■ **TASK TO CARRY OUT**:
Copy all the records word for word, apart from any pictures.

[Dataset excerpts]
==========
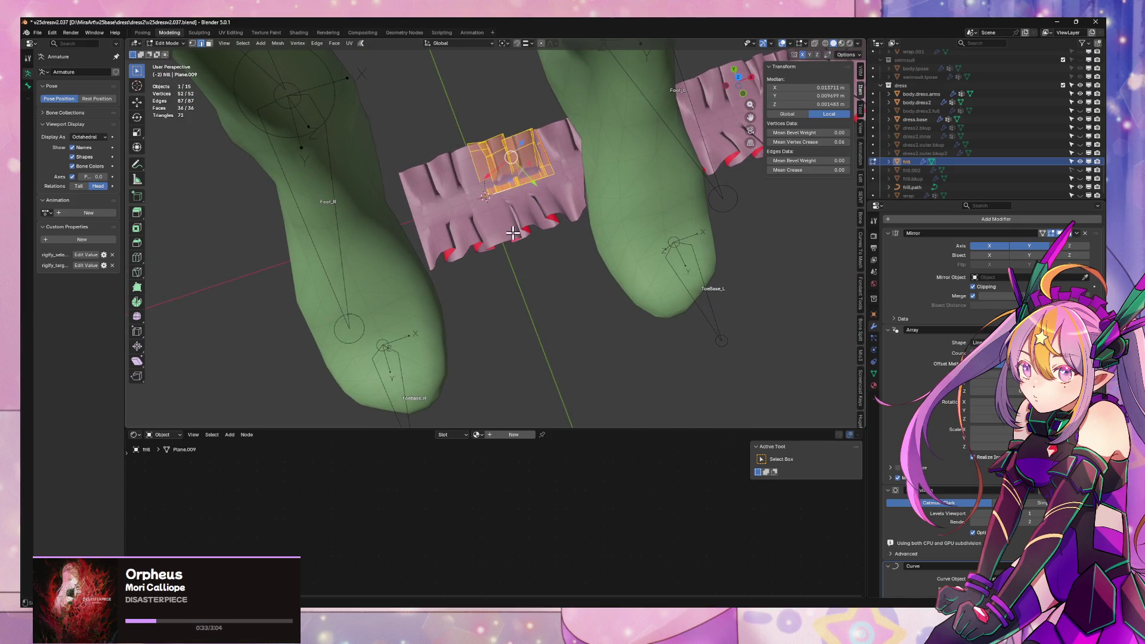
{"action": "key", "text": "KP_Divide"}
{"action": "mouse_move", "coordinate": [512, 227]}
{"action": "middle_mouse_down"}
{"action": "mouse_move", "coordinate": [537, 231]}
{"action": "mouse_move", "coordinate": [429, 232]}
{"action": "mouse_move", "coordinate": [506, 342]}
{"action": "mouse_move", "coordinate": [496, 307]}
{"action": "mouse_move", "coordinate": [552, 296]}
{"action": "mouse_move", "coordinate": [589, 340]}
{"action": "mouse_move", "coordinate": [548, 267]}
{"action": "mouse_move", "coordinate": [619, 200]}
{"action": "mouse_move", "coordinate": [593, 263]}
{"action": "middle_mouse_up"}
- Clear the vertex crease on the frill's selected vertex to 0
{"action": "scroll", "coordinate": [593, 263], "scroll_direction": "up", "scroll_amount": 5}
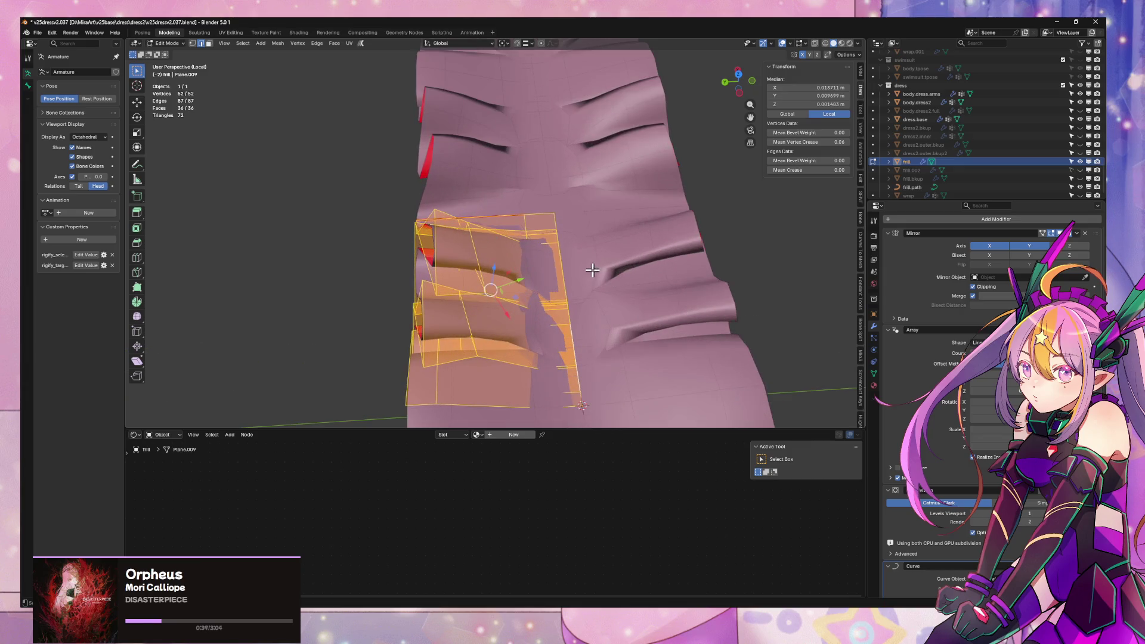
{"action": "left_click", "coordinate": [519, 225], "text": "alt"}
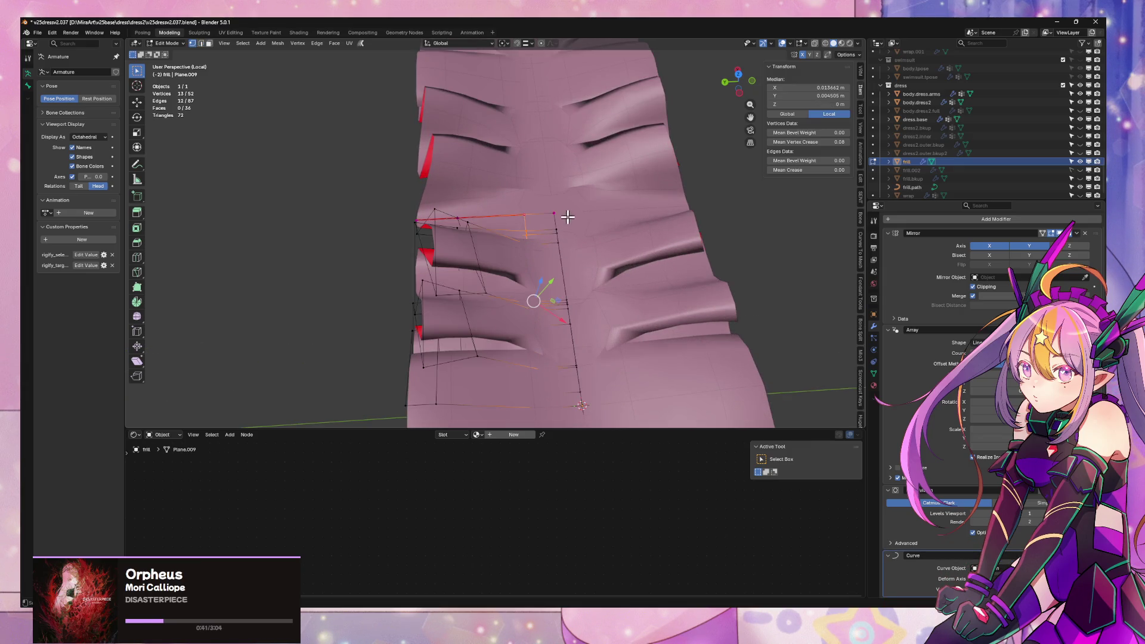
{"action": "left_click", "coordinate": [524, 215]}
{"action": "key", "text": "BackSpace"}
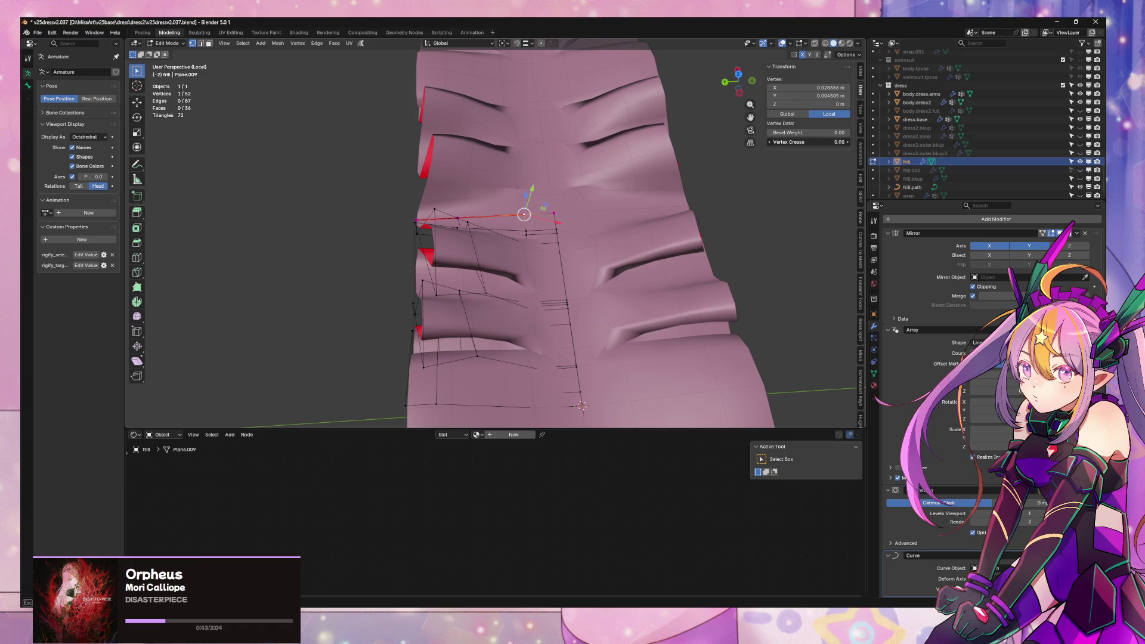
{"action": "mouse_move", "coordinate": [694, 141]}
{"action": "middle_mouse_down"}
{"action": "mouse_move", "coordinate": [658, 156]}
{"action": "mouse_move", "coordinate": [549, 297]}
{"action": "middle_mouse_up"}
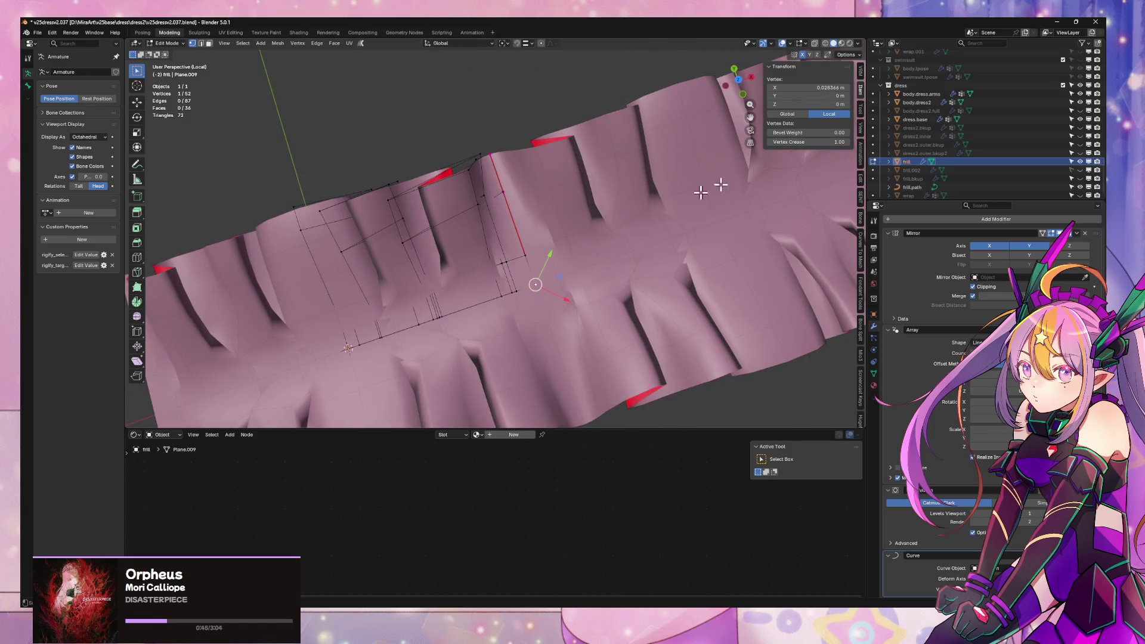
{"action": "mouse_move", "coordinate": [505, 248]}
{"action": "middle_mouse_down"}
{"action": "mouse_move", "coordinate": [557, 243]}
{"action": "mouse_move", "coordinate": [601, 212]}
{"action": "mouse_move", "coordinate": [555, 238]}
{"action": "middle_mouse_up"}
- Select the whole frill mesh, recalculate its normals outside, then flip them
{"action": "left_click", "coordinate": [543, 154]}
{"action": "key", "text": "2"}
{"action": "key", "text": "a"}
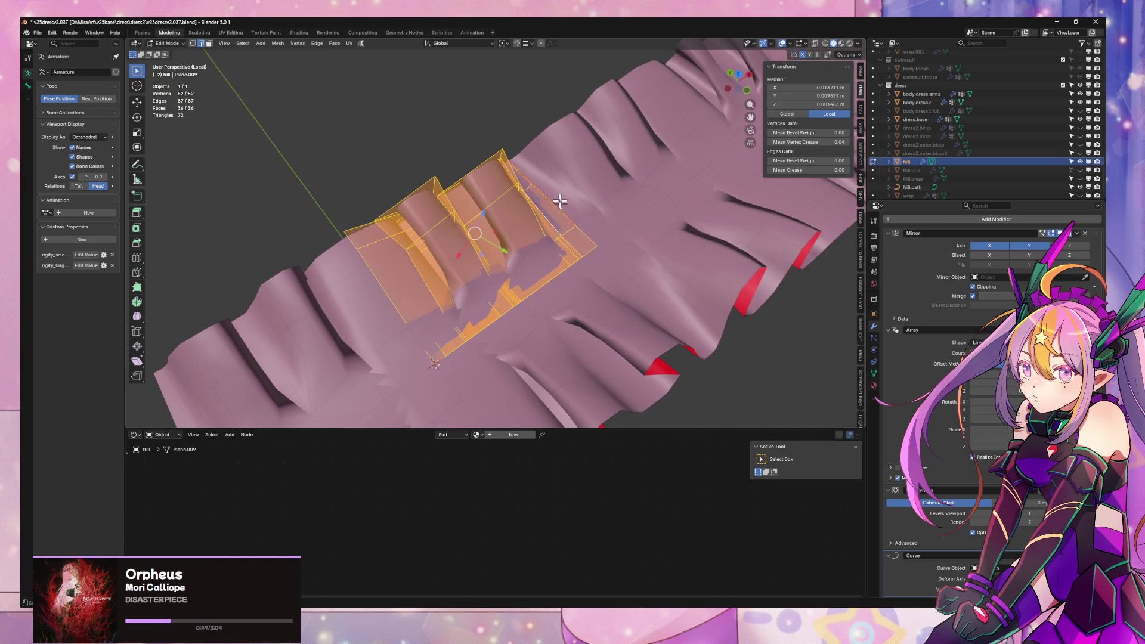
{"action": "key", "text": "alt+n"}
{"action": "left_click", "coordinate": [567, 371]}
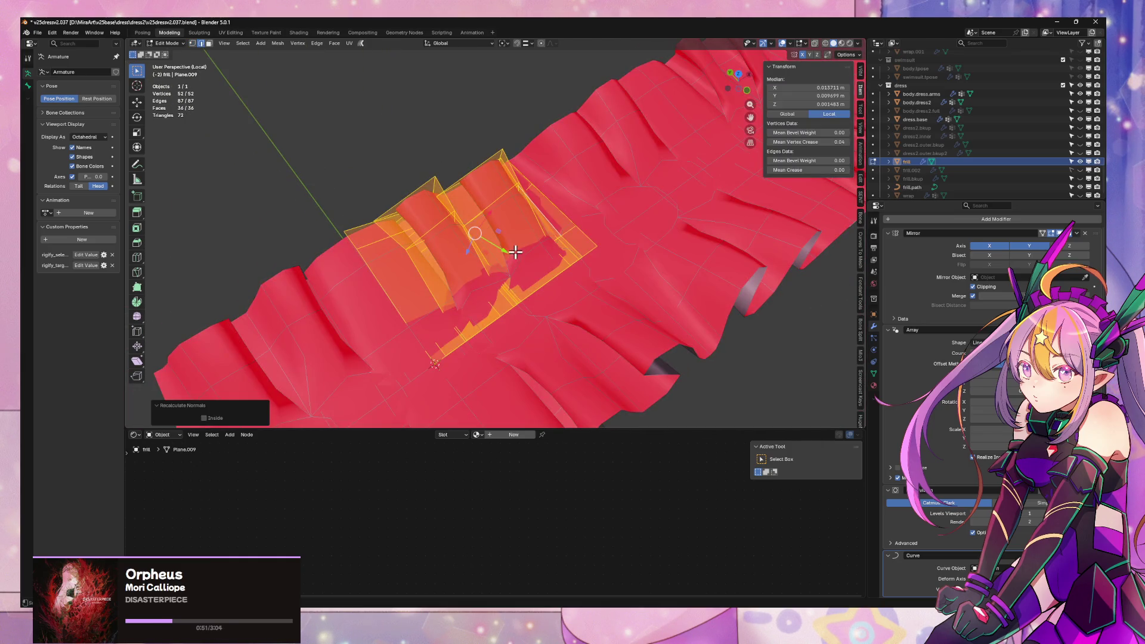
{"action": "key", "text": "alt+n"}
{"action": "left_click", "coordinate": [532, 272]}
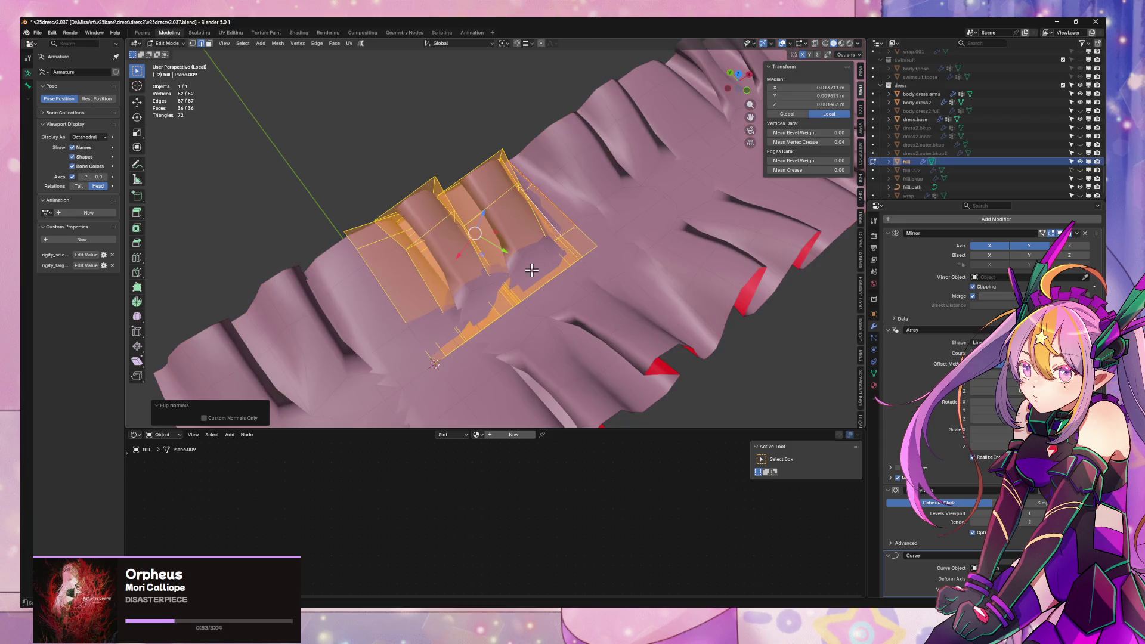
{"action": "key", "text": "alt+n"}
{"action": "key", "text": "Escape"}
{"action": "mouse_move", "coordinate": [636, 238]}
{"action": "middle_mouse_down"}
{"action": "mouse_move", "coordinate": [659, 235]}
{"action": "mouse_move", "coordinate": [555, 219]}
{"action": "middle_mouse_up"}
{"action": "left_click", "coordinate": [542, 192], "text": "alt"}
- Nudge the selected edge loop 0.000443 m along Y and set its Mean Crease to 1.00
{"action": "key", "text": "g"}
{"action": "key", "text": "y"}
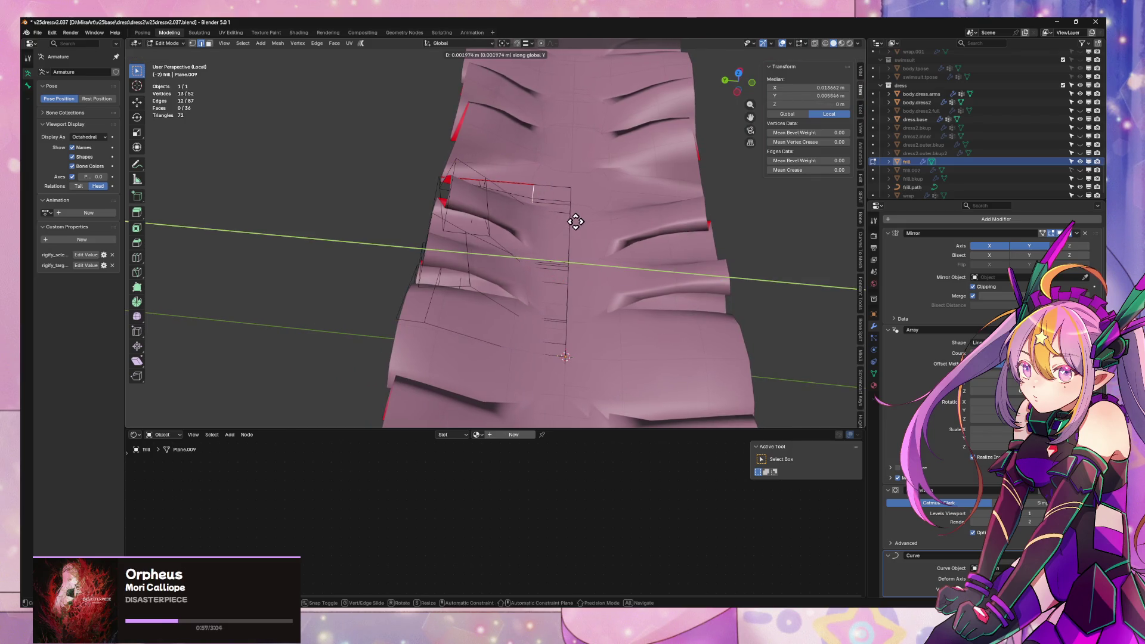
{"action": "left_click", "coordinate": [569, 226]}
==========
■ **ANSWER FOR THIS EXERCISE**:
{"action": "key", "text": "KP_Divide"}
{"action": "mouse_move", "coordinate": [512, 227]}
{"action": "middle_mouse_down"}
{"action": "mouse_move", "coordinate": [537, 231]}
{"action": "mouse_move", "coordinate": [429, 232]}
{"action": "mouse_move", "coordinate": [506, 342]}
{"action": "mouse_move", "coordinate": [496, 307]}
{"action": "mouse_move", "coordinate": [552, 296]}
{"action": "mouse_move", "coordinate": [589, 340]}
{"action": "mouse_move", "coordinate": [548, 267]}
{"action": "mouse_move", "coordinate": [619, 200]}
{"action": "mouse_move", "coordinate": [593, 263]}
{"action": "middle_mouse_up"}
- Clear the vertex crease on the frill's selected vertex to 0
{"action": "scroll", "coordinate": [593, 263], "scroll_direction": "up", "scroll_amount": 5}
{"action": "left_click", "coordinate": [519, 225], "text": "alt"}
{"action": "left_click", "coordinate": [524, 215]}
{"action": "key", "text": "BackSpace"}
{"action": "mouse_move", "coordinate": [694, 141]}
{"action": "middle_mouse_down"}
{"action": "mouse_move", "coordinate": [658, 156]}
{"action": "mouse_move", "coordinate": [549, 297]}
{"action": "middle_mouse_up"}
{"action": "mouse_move", "coordinate": [505, 248]}
{"action": "middle_mouse_down"}
{"action": "mouse_move", "coordinate": [557, 243]}
{"action": "mouse_move", "coordinate": [601, 212]}
{"action": "mouse_move", "coordinate": [555, 238]}
{"action": "middle_mouse_up"}
- Select the whole frill mesh, recalculate its normals outside, then flip them
{"action": "left_click", "coordinate": [543, 154]}
{"action": "key", "text": "2"}
{"action": "key", "text": "a"}
{"action": "key", "text": "alt+n"}
{"action": "left_click", "coordinate": [567, 371]}
{"action": "key", "text": "alt+n"}
{"action": "left_click", "coordinate": [532, 272]}
{"action": "key", "text": "alt+n"}
{"action": "key", "text": "Escape"}
{"action": "mouse_move", "coordinate": [636, 238]}
{"action": "middle_mouse_down"}
{"action": "mouse_move", "coordinate": [659, 235]}
{"action": "mouse_move", "coordinate": [555, 219]}
{"action": "middle_mouse_up"}
{"action": "left_click", "coordinate": [542, 192], "text": "alt"}
- Nudge the selected edge loop 0.000443 m along Y and set its Mean Crease to 1.00
{"action": "key", "text": "g"}
{"action": "key", "text": "y"}
{"action": "left_click", "coordinate": [569, 226]}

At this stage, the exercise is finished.